What's more is he brings to us the stories of him as a patient with indomitable strength, a loving husband, a book lover and a writer.

And then the reader is engulfed with emotions when Paul and his wife, Lucy, decide to have a child despite Kalanithi's diagnosis. It's impossible to read it without getting choked. Here's a conversation between Paul and Lucy.
“Will having a newborn distract from the time we have together?” she asked. “Don’t you think saying goodbye to your child will make your death more painful?”

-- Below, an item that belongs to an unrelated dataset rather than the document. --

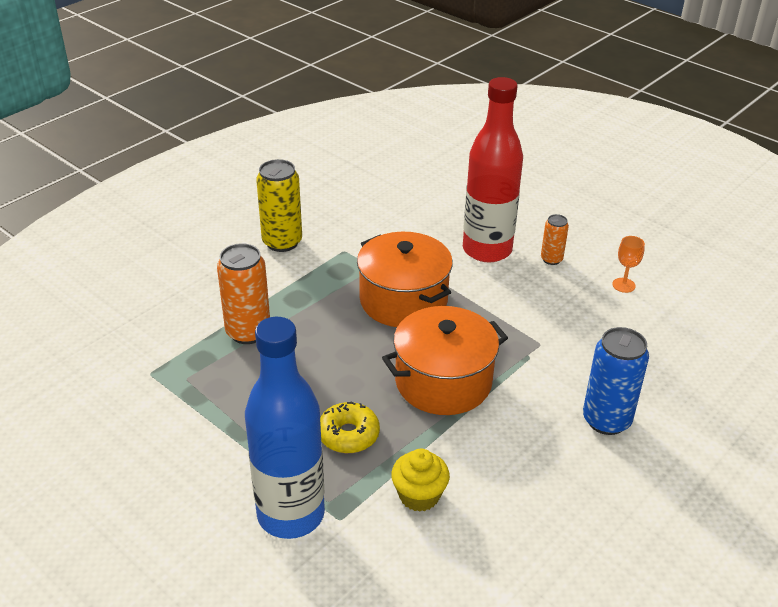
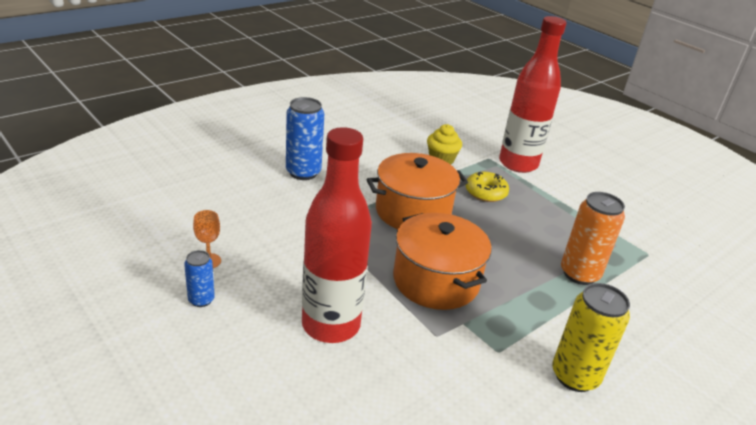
camera: 175 degrees left, 5 degrees down
(291, 514) = (518, 164): blue bottle -> red bottle
(551, 259) = (264, 301): orange can -> none
(602, 253) = (201, 300): none -> blue can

“Wouldn’t it be great if it did?” I said. Lucy and I both felt that life wasn’t about avoiding suffering.”
The book is also a must read for all the budding doctors. Here's a small excerpt in the form of advice:
“The physician’s duty is not to stave off death or return patients to their old lives, but to take into our arms a patient and family whose lives have disintegrated and work until they can stand back up and face, and make sense of, their own existence.”
I would like to end this post with Paul's thought on life and death:
“Everyone succumbs to finitude. I suspect I am not the only one who reaches this pluperfect state. Most ambitions are either achieved or abandoned; either way, they belong to the past. The future, instead of the ladder toward the goals of life, flattens out into a perpetual present. Money, status, all the vanities the preacher of Ecclesiastes described, hold so little interest: a chasing after wind, indeed.”
I would like to read this book again sometime.